I, for one, am happy to see Profanity so high on the list, even if it is less than 6%. As far as I can tell, profanity is almost always completely unnecessary, even for crass and degenerate characters. It is easy, it is ugly, it is thematically weak. More often than not, it is a crutch used to superficially raise emotional stakes and tension. I imagine that is why people drop such works, not because of some Puritanical notion. If you're using profanity, odds are good that you are missing out on better words that will not only convey what you want more precisely and meaningfully, but will be far sweeter to the mind's ear.
Otherwise, the data seems reasonable to me. Passes the sniff test, as far as I can tell. I'm shocked that "Dull" isn't like 80% of the reason people stop reading things.

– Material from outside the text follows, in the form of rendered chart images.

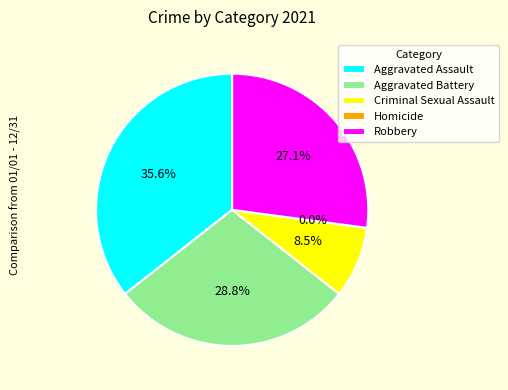

Which slice is the smallest?

Homicide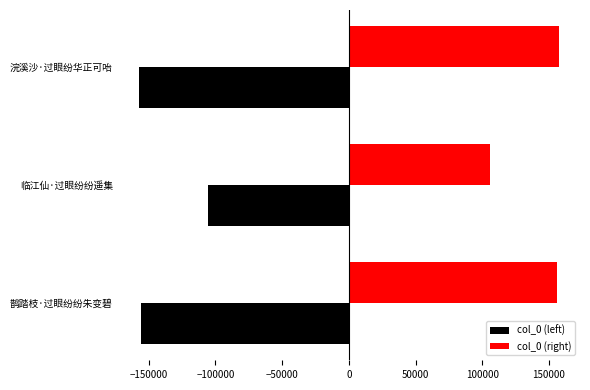

What is the spread (max minus min) of values at 鹊踏枝·过眼纷纷朱变碧?

311447.0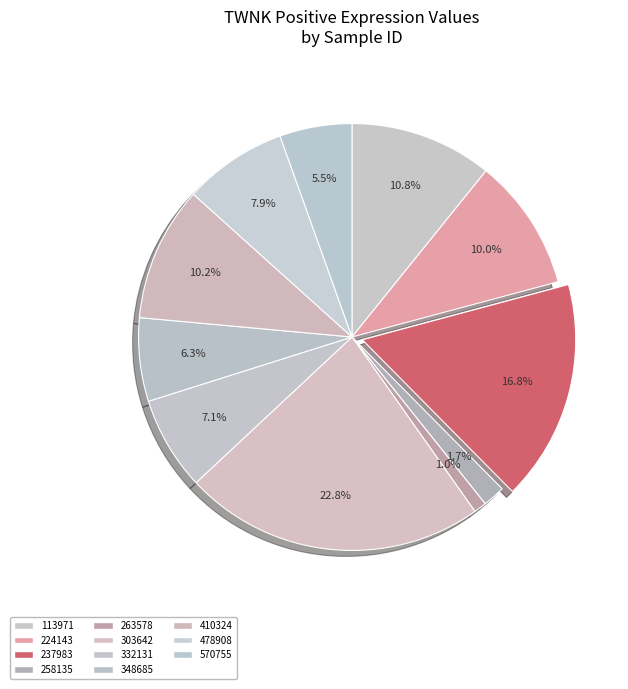

Which slice is the largest?

303642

For my own part, it usually is just a matter of genre and tone. I'm picky, I admit it. beyond that sort of thing, it comes down to authenticity. It is usually very easy to pick up that any given story is being written in poor faith. I'm talking about power fantasies, fetishizing revenge, intellectual masturbation--all of these things are vain, ugly, false ways of telling real stories. They're everywhere, too. Quentin Tarantino is guilty of this, as a big example. When you read a work, or watch a work, pay attention to whether it comes off as a genuine exploration of a compelling story, or if it's an excuse. There are a lot of people with chips on their shoulders. Mean-spirited people feel compelled to put their insecure rage to paper. It goes everywhich way, and as soon as I get one sniff of that kind of inauthentic tantrum-writing, I can't continue.